4. In a few Contracting States, the legislative power concerning the enforcement of foreign arbitral awards is divided between the federal and provincial levels. In Canada, the New York Convention has been implemented at the federal level through the United Nations Foreign Arbitral Awards Convention Act, which stipulates that the Convention applies only to “differences arising out of commercial legal relationships, whether contractual or not”. The Commercial Arbitration Act codified the UNCITRAL Model Law on International Commercial Arbitration at the federal level.
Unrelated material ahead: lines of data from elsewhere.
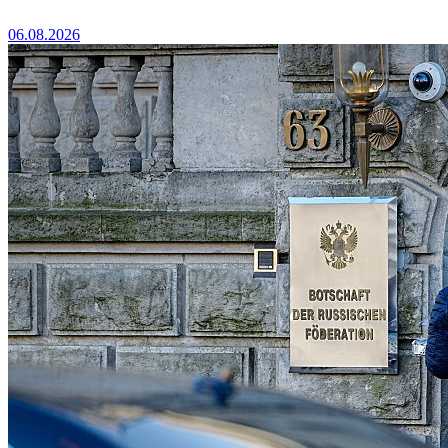
06.08.2026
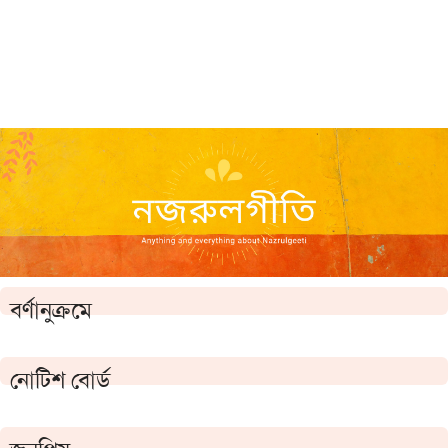
বর্ণানুক্রমে
নোটিশ বোর্ড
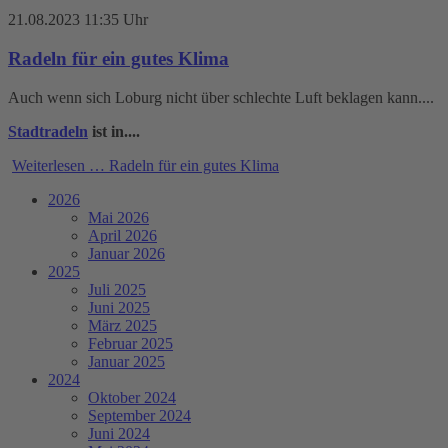
21.08.2023 11:35 Uhr
Radeln für ein gutes Klima
Auch wenn sich Loburg nicht über schlechte Luft beklagen kann....
Stadtradeln
ist in....
Weiterlesen …
Radeln für ein gutes Klima
2026
Mai 2026
April 2026
Januar 2026
2025
Juli 2025
Juni 2025
März 2025
Februar 2025
Januar 2025
2024
Oktober 2024
September 2024
Juni 2024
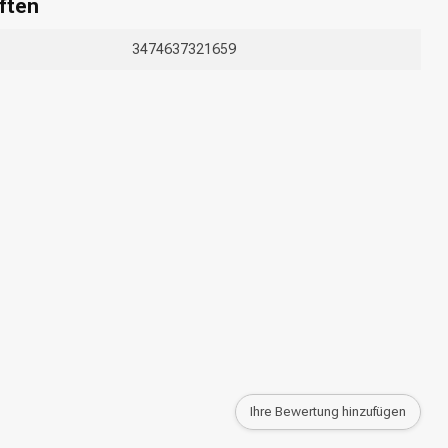
ften
3474637321659
Ihre Bewertung hinzufügen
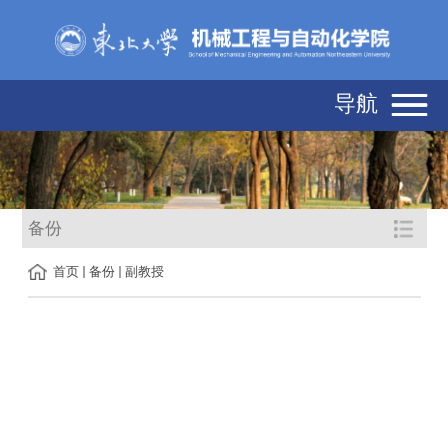
导航
备份
首页
备份
副教授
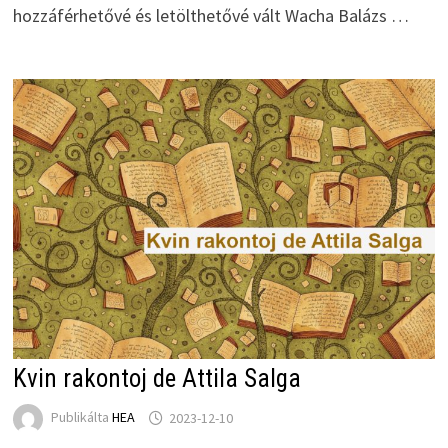
hozzáférhetővé és letölthetővé vált Wacha Balázs …
Kvin rakontoj de Attila Salga
Publikálta
HEA
2023-12-10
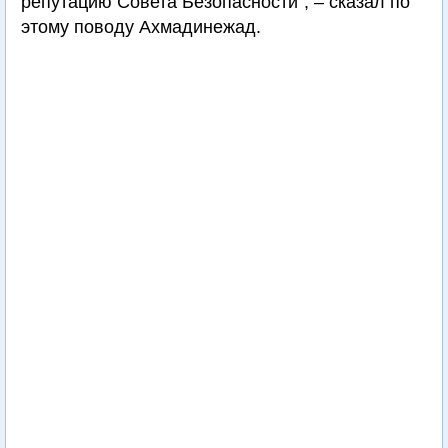
репутацию Совета Безопасности", – сказал по
этому поводу Ахмадинежад.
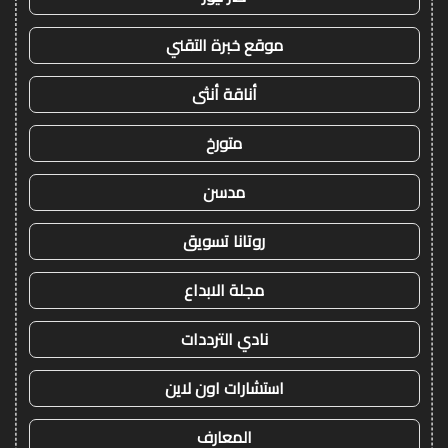
موقع خبرة التقني
أناقة أنثى
متورخ
مدسن
روتانا تسويق
مجلة الابداع
نادي الترددات
استشارات اون لاين
المعارف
In the words of the Canadian Federal Court of Appeal, this Act applies only “in relation to matters where at least one of the parties to the arbitration is Her Majesty in right of Canada, a departmental corporation or a Crown corporation or in relation to maritime or admiralty matters”.1373 The Court further explained that “[l]egislation has also been enacted to implement the New York Convention and the Model Law in each province and territory (to the exception of Quebec), which applies to most civil matters, except those falling under the jurisdiction of the Federal State. As a result, commercial disputes in Canada may be subject to either federal or provincial jurisdiction, depending on the subject matter of the dispute”. The Federal Court of Appeal specified that the enforcement of a foreign arbitral award in maritime matters falls under the jurisdiction of federal courts and reminded that “Parliament had jurisdiction to give the Convention the force of law in areas within its authority such as ‘navigation and shipping’”.1374
1373. Commercial Arbitration Act, R.S.C., 1985, c. 17 (2nd Supp.) Section 5(2).
1374. Northern Sales Company Limited v. Compania Maritima Villa Nova S.A., Federal Court of Appeal, Winnipeg Manitoba, Canada, 20 November 1991, XVIII Y.B. Com. Arb. 363 (1993).